ABOUT THIS TASK
Would you return the data below exactly as it stands, with every picture left out?

RAW DATA
****

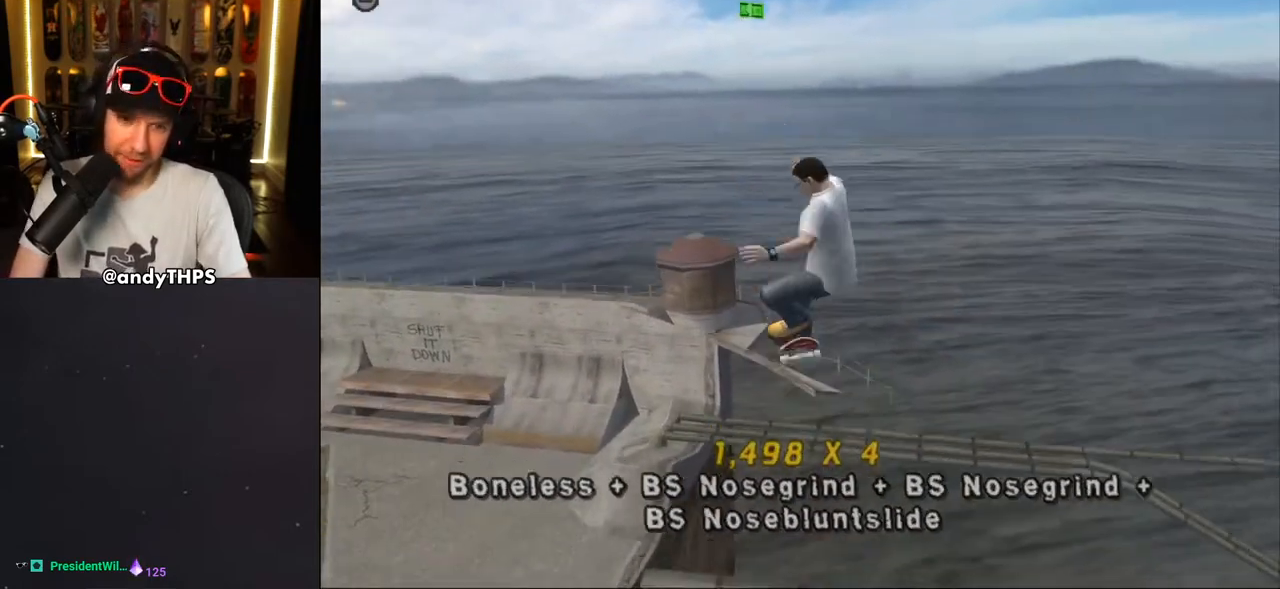
{"dt_ms": 500, "buttons": ["CROSS"], "left_stick": "center", "right_stick": "center", "events": [[33, "DPAD_UP", "down"], [133, "DPAD_UP", "up"]]}
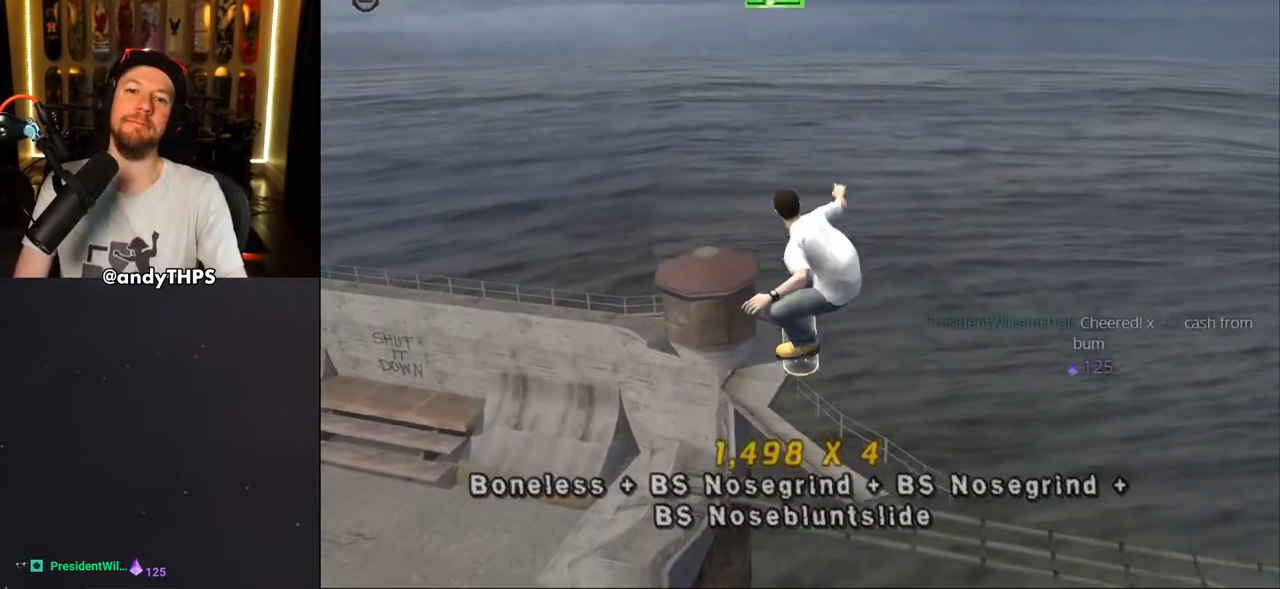
{"dt_ms": 500, "buttons": [], "left_stick": "center", "right_stick": "center", "events": [[50, "CROSS", "up"], [150, "right_stick", "down-left"], [367, "DPAD_UP", "down"], [383, "right_stick", "center"], [483, "DPAD_UP", "up"]]}
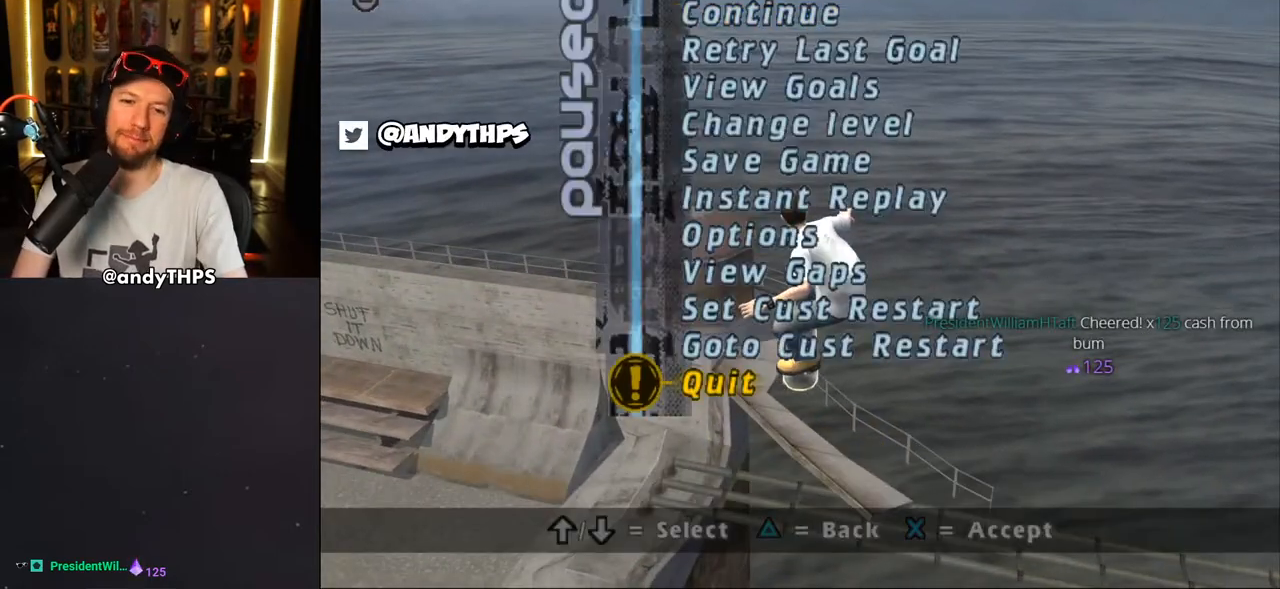
{"dt_ms": 500, "buttons": ["CROSS"], "left_stick": "center", "right_stick": "center", "events": [[50, "DPAD_UP", "down"], [100, "DPAD_UP", "up"], [150, "CROSS", "down"], [250, "CROSS", "up"], [300, "CROSS", "down"]]}
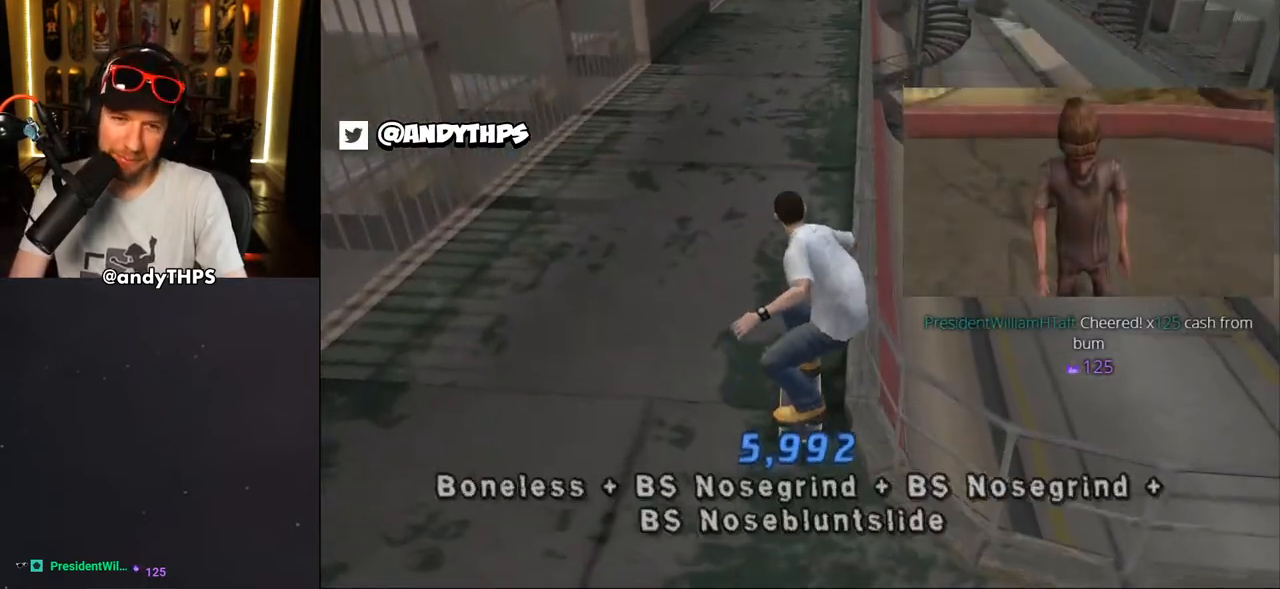
{"dt_ms": 500, "buttons": ["TRIANGLE", "DPAD_UP"], "left_stick": "center", "right_stick": "center", "events": [[167, "DPAD_UP", "down"], [233, "DPAD_UP", "up"], [283, "DPAD_RIGHT", "down"], [400, "DPAD_RIGHT", "up"], [400, "DPAD_UP", "down"], [433, "CROSS", "up"], [450, "TRIANGLE", "down"]]}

****

RESPONSE TO THIS EXERCISE
{"dt_ms": 500, "buttons": ["CROSS"], "left_stick": "center", "right_stick": "center", "events": [[33, "DPAD_UP", "down"], [133, "DPAD_UP", "up"]]}
{"dt_ms": 500, "buttons": [], "left_stick": "center", "right_stick": "center", "events": [[50, "CROSS", "up"], [150, "right_stick", "down-left"], [367, "DPAD_UP", "down"], [383, "right_stick", "center"], [483, "DPAD_UP", "up"]]}
{"dt_ms": 500, "buttons": ["CROSS"], "left_stick": "center", "right_stick": "center", "events": [[50, "DPAD_UP", "down"], [100, "DPAD_UP", "up"], [150, "CROSS", "down"], [250, "CROSS", "up"], [300, "CROSS", "down"]]}
{"dt_ms": 500, "buttons": ["TRIANGLE", "DPAD_UP"], "left_stick": "center", "right_stick": "center", "events": [[167, "DPAD_UP", "down"], [233, "DPAD_UP", "up"], [283, "DPAD_RIGHT", "down"], [400, "DPAD_RIGHT", "up"], [400, "DPAD_UP", "down"], [433, "CROSS", "up"], [450, "TRIANGLE", "down"]]}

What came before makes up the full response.